Gradients with confounding label encodings to probe effective expressivity of trained networks

 Personnel: Jinsol Lee

Goal:  To characterize inputs from the perspective of models during inference with gradients; confounding labels are a tool to elicit model response that can be utilized to probe the effective expressivity of trained networks

Challenges: Deep neural networks are vulnerable in real-world environments where they often encounter data that diverge from training conditions or adversarial attacks. To ensure reliable performance of practical applications of a neural network, the model must be capable of distinguishing inputs that differ from training data and cannot be handled properly.

Our Work:  Gradients correspond to the amount of change that a model requires to accurately represent a given sample. We argue that with gradients, we can characterize the anomaly in inputs based on what the model is unfamiliar with and thus incapable of representing properly. One problem in utilizing gradients to observe the necessary change is that we do not have access to the labels for given inputs or any information regarding their distribution. To remove dependency on information about inputs in gradient generation during inference, we introduce confounding labels, which are labels formulated by combining multiple categorical labels, as opposed to normal labels that are individual categorical labels used in training. During inference, we observe the necessary changes captured in gradients invoked by a confounding label with respect to an image similar to training data and highly dissimilar.
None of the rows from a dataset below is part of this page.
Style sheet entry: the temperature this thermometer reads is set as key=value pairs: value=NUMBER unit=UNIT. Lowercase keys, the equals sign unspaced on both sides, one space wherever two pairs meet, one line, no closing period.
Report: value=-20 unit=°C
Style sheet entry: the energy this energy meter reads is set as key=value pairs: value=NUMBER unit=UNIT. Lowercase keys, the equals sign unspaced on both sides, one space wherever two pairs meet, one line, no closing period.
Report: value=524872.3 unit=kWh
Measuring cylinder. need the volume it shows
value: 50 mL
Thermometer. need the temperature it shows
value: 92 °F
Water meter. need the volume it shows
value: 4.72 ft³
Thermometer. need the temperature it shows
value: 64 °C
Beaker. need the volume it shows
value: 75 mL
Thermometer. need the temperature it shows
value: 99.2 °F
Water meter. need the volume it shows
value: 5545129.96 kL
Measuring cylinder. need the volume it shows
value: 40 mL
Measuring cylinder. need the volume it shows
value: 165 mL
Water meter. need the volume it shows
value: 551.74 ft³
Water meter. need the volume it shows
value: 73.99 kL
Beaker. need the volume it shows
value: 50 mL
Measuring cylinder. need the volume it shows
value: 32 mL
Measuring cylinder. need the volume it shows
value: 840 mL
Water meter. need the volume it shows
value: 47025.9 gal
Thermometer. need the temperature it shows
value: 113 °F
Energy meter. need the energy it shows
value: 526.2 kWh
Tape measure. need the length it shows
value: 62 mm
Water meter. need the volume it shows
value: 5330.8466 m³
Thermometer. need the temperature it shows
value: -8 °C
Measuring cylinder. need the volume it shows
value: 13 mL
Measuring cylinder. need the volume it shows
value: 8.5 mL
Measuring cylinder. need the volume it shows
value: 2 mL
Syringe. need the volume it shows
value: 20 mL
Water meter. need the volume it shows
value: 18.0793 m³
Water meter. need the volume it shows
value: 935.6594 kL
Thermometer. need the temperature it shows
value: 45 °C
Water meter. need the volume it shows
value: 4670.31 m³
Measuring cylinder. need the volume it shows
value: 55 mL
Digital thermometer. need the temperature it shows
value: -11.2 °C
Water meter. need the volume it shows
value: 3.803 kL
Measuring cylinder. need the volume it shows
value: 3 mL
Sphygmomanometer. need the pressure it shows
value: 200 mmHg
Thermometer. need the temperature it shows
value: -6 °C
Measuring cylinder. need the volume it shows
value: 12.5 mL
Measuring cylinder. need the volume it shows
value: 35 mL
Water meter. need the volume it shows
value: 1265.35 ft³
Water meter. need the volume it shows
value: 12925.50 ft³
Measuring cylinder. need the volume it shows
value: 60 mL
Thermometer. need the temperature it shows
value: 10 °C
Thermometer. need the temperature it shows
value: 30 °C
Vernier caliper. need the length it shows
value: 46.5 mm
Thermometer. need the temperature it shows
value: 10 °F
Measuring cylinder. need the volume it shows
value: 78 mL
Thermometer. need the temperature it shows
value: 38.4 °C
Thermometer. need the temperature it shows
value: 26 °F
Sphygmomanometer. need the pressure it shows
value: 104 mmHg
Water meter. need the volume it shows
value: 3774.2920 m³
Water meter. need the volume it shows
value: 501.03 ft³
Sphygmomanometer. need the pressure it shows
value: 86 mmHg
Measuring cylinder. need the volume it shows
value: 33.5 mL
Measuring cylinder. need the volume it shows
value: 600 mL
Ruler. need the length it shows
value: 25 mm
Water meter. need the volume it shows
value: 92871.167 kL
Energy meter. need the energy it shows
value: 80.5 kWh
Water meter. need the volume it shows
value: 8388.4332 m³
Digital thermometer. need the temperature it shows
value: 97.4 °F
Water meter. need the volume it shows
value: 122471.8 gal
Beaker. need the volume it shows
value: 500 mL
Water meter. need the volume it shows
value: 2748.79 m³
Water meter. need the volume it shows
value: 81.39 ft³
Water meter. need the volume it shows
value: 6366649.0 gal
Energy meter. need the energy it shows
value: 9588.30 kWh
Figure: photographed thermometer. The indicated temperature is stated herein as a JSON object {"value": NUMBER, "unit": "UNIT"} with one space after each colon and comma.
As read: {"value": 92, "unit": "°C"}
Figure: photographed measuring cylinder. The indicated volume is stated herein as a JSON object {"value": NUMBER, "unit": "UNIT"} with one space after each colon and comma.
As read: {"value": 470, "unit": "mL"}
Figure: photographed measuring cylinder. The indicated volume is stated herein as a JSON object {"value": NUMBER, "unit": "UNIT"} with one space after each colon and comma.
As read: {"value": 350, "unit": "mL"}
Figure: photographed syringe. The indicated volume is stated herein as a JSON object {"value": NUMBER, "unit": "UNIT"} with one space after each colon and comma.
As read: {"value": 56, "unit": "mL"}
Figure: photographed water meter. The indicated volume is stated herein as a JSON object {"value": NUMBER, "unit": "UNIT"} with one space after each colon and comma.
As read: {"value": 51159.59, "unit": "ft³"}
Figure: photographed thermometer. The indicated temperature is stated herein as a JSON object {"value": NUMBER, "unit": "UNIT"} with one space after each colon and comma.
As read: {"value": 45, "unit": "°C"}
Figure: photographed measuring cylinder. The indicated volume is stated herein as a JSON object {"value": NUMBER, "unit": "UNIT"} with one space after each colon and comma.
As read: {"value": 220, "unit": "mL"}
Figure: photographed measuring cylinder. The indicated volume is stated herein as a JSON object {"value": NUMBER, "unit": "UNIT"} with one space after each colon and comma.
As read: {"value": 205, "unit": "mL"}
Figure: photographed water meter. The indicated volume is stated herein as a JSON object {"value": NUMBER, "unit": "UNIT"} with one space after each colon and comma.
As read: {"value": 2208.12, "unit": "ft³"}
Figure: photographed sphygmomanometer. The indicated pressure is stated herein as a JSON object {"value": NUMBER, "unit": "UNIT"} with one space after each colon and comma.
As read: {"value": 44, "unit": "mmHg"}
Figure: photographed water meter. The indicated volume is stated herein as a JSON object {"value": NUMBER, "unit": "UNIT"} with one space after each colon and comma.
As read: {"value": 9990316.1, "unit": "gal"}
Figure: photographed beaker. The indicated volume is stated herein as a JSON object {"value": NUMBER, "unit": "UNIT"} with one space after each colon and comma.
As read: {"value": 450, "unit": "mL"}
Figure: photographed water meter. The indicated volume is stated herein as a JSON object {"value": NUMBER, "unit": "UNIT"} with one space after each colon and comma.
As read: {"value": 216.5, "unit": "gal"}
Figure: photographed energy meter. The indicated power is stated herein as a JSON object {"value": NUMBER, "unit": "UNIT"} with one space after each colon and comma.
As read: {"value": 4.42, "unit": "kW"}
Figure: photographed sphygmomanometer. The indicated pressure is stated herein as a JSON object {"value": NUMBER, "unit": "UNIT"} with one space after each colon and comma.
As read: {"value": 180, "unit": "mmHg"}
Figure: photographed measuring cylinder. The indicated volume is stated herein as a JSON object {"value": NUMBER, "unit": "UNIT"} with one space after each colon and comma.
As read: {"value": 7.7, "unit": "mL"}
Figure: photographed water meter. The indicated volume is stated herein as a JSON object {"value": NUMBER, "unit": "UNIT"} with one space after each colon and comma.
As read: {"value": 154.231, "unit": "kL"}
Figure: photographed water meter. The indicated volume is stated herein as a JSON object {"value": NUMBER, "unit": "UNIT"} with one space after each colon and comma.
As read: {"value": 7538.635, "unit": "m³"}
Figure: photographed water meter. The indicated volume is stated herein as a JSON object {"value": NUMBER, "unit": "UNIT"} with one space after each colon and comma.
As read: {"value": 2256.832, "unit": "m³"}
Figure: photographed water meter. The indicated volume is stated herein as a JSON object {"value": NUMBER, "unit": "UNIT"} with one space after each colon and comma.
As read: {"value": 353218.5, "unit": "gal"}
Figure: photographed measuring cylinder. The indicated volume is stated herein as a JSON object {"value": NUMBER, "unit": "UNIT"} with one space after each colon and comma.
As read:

Our hypothesis is that the necessary change to effective expressivity would be larger for the dissimilar input since the trained model weights would not be able to capture the characteristics of the dissimilar input.

References:

  1. J. Lee, M. Prabhushankar, and G. AlRegib, "Gradient-Based Adversarial and Out-of-Distribution Detection," in International Conference on Machine Learning (ICML) Workshop on New Frontiers in Adversarial Machine Learning, Baltimore, MD, Jul. 2022.

  2. J. Lee and G. AlRegib, "Open-Set Recognition with Gradient-Based Representations," in IEEE International Conference on Image Processing (ICIP), Anchorage, AK, Sep. 19-22 2021. 

  3. J. Lee and G. AlRegib, "Gradients as a Measure of Uncertainty in Neural Networks," in IEEE International Conference on Image Processing (ICIP), Abu Dhabi, United Arab Emirates, Oct. 2020.